27 of 31 people found the following review helpful
An uplifting tale about living life on one's own terms and overcoming incredible odds....,
This review is from: My Left Foot (Special Edition) (DVD)
Christy Brown was born to a large Dublin family (he had 13 surviving siblings) in 1932. Born with severe athetoid cerebral palsy, Christy was unable to speak or control his limbs. At that time, the only course of action was to institutionalize CP children, but Christy's loving family refused to do so, so he grew up as one of the gang: participating in alley football matches, being dragged around town in his wheelbarrow, and included in family dinners. For years, Christy was unable to speak or communicate, until he discovers that he can write with his left foot, the only limb that he can partially control. His mother (Brenda Fricker, who won an Oscar for her performance) loves him with all her heart, but fears that he is retarded as well, until one day, pouring sweat and out of breath from his exertions, he writes "Mother" on the floor with a piece of chalk. His family is dumbfounded.
Christy progresses to painting with his left foot. As Christy enters adulthood, he meets Dr. Eileen, who wants him to participate at a new cerebral palsy clinic in Dublin. Christy goes once, but is shamed and uncomfortable around so many others like him, and demands to be taken home instead. Dr. Eileen starts making house visits to work with Christy on controlling muscle spasms, breath control, and how to speak more clearly. Christy quickly falls in love with Eileen, attempting to recite and memorize Shakespeare in order to win her love. His mother says darkly, "There's too much hope in his voice. A broken body doesn't need a broken heart."

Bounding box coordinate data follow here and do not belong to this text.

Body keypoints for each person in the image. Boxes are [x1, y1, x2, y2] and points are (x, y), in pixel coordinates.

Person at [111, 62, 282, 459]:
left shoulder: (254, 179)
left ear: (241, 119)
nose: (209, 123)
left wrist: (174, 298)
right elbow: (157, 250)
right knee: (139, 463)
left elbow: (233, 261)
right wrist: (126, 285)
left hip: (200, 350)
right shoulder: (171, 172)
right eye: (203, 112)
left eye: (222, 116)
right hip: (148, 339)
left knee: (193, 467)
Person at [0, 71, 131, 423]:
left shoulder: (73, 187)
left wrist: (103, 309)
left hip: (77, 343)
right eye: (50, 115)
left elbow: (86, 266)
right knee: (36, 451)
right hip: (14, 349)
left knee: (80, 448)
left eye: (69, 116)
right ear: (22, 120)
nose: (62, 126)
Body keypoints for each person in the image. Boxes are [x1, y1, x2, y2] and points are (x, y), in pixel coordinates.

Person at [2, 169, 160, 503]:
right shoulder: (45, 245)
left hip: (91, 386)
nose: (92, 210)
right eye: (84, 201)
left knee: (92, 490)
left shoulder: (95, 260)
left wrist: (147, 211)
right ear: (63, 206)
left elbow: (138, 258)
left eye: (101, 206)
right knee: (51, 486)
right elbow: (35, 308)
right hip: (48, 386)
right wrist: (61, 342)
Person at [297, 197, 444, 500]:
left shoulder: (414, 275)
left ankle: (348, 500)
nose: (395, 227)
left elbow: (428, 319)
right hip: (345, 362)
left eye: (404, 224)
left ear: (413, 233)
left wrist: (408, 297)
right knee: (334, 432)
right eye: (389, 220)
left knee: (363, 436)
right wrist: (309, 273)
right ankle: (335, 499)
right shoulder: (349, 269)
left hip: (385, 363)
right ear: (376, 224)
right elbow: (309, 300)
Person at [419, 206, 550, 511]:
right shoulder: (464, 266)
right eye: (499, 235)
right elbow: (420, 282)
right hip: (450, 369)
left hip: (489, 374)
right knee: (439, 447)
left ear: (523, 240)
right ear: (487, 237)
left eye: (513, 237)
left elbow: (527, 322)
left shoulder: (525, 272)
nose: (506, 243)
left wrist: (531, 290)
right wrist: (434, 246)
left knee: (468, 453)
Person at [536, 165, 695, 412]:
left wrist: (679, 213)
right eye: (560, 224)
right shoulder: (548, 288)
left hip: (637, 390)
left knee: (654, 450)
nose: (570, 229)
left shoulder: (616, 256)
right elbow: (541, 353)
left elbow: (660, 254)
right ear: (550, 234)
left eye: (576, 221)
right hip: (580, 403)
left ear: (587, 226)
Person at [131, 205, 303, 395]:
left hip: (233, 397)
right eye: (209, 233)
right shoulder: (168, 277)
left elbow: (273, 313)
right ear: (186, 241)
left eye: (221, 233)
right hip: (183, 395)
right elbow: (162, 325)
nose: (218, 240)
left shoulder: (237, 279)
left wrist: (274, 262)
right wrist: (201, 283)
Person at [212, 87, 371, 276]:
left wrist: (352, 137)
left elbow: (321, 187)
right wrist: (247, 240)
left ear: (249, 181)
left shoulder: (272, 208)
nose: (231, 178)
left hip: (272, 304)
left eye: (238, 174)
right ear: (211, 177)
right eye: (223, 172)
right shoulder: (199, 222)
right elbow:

Eileen and her fiancé arrange an exhibition of Christy's paintings, and at a disastrous dinner afterwards, Christy gets stone drunk and makes a scene as Eileen relays her engagement to Peter. "Congratulations on your wonderful news," Christy spits bitterly, sarcastically. "I'm glad you taught me how to speak so I could say that, Eileen."
After his heartbreak, Christy attempts multiple times to commit suicide, but the continuing love and support of his family keeps him above water, if barely. His parents build him a room of his own where he can paint and write in peace. Christy's father dies soon afterwards, and Christy publishes his autobiography in order to earn money for his family.
The movie's narrative structure is unique as well: the film begins with Christy getting ready to go to a benefit, and throughout the film we cut back to the present as he waits to go on, where a nurse reads his autobiography, and back to Christy's past.
Daniel Day-Lewis (adult Christy) and Hugh O'Connor (young Christy) are a seamless transition. It is obvious that both spent time in CP clinics observing the behavior, movements and mannerisms of CP patients; they portray Christy with sensitivity and an eye for how difficult the simplest things were for him.
This is an incredible movie. After seeing "Rory O'Shea Was Here," another film about CP adults and caregivers (including Brenda Fricker), I wanted to see "My Left Foot" for myself after reading so many comparisons. The Special Edition DVD features several trailers for other Miramax films and a making-of, featuring vintage footage of Christy's family and interviews with his mother. My only disappointment was the terrible transfer quality of the DVD; the film was grainy, with multiple specks of dust and dirt on every frame, and looked more like a worn-out VHS tape. Shame on Miramax for calling this remastered.
The film is rated R (profanity, domestic violence, suicide attempts and massive alcohol use).